Carefully read the tutorial on testing coreutils and download your own copy of coreutils (for instance coreutils-9.1 from the coreutil page). Read the remaining part of this lab before you go through the tutorial.

The first step introduces gcov. After the configure and make in step 1, do not cd into “src”. Instead, run the compiled programs from within gcov-obj (e.g., with ./src/echo). You can delete the stale gcov files with rm -f src/*.gcda. Once you gcov src/echo you get an echo.c.gcov file that you can open with a text editor to get statistics on which lines have been covered. This is useful to realize what lines of the code have not yet been executed. Observe that the coverage results of running several tests is accumulated (reflected when running gcov src/echo after a series of src/echo executions). Deleting src/echo.gcda resets the coverage statistics.
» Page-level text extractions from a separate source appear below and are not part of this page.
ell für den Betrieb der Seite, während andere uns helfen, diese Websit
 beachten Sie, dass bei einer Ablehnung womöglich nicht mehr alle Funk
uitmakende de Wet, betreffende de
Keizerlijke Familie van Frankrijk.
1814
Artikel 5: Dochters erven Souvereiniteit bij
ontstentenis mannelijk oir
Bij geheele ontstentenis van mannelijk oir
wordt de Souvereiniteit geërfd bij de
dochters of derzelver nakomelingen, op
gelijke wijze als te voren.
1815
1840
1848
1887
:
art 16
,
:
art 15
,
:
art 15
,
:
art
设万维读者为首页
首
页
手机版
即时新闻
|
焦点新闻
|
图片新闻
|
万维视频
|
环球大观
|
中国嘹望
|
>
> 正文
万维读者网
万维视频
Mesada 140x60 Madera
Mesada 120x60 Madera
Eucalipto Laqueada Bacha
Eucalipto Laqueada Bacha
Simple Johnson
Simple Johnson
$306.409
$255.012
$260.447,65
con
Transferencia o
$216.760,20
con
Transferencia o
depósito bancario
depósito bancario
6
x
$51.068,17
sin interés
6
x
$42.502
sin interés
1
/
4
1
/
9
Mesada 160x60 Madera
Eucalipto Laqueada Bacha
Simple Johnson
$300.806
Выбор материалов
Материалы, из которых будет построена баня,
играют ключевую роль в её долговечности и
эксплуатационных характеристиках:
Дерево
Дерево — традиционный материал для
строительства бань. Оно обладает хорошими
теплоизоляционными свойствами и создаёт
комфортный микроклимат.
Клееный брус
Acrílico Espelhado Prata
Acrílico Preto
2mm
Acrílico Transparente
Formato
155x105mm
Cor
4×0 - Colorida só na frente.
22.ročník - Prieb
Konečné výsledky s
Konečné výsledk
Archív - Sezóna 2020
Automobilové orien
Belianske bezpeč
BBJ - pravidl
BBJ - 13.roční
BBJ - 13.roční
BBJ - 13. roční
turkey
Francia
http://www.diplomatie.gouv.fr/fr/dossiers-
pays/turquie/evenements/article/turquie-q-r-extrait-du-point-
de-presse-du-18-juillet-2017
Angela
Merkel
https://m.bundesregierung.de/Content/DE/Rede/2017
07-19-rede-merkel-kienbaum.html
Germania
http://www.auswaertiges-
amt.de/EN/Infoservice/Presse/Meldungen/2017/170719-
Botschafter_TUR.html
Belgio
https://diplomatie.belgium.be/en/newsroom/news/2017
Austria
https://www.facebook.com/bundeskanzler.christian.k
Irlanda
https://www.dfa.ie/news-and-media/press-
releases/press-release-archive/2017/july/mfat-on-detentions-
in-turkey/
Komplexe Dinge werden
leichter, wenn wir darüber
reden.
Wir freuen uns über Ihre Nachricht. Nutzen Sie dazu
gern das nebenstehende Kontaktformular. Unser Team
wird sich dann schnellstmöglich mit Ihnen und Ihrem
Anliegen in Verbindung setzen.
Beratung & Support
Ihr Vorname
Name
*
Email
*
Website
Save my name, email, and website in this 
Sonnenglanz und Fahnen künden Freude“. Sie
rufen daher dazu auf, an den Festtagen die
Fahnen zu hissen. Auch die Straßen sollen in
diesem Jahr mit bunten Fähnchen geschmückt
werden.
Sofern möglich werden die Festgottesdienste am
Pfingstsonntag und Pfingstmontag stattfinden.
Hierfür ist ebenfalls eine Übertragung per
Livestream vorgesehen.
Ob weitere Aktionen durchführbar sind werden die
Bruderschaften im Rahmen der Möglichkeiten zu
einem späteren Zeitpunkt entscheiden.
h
You do not have to install wllvm (should be available after the export at the start of the lab), however you need to use clang as the LLVM_COMPILER:

export LLVM_COMPILER=clang

Part 2.a

Introduce a total of 3 different bugs in the source code coreutile examples (i.e., in 1 to 3 examples under coreutils-X.X/src). Do not forget to recompile the source files under obj-llvm for running KLEE and under obj-gcov for computing coverage (if it helps). Examples of bugs include assertion violations, a pointer error, a double free, an abort or a div. The errors should not be trivial in the start of the example. Get KLEE to detect them and explain if you had to control the complexity of the symbolic execution.

Part 2.b

Choose one example, other than echo, and use KLEE to generate tests that result in more than 95% line coverage as measured by gcov. You might need to control the complexity of symbolic execution by only considering tests that result in additional coverage.

Reporting your results See the instructions on the course page

See the instructions on the course page general submission instructions.

  • For part 1, include the code for the method, the assertions you have added and a one page report documenting your approach, reflections and any bugs you found.

  • For part 2.a include the diff of the original example(s) and the one(s) with the introduced bugs and 2-3 paragraph explanation of how you got Klee to detect them.

  • For part 2.b give the arguments to the klee runs, explain why you chose them (based on your analysis of the example’s source code) and give the additional line coverage they contributed with.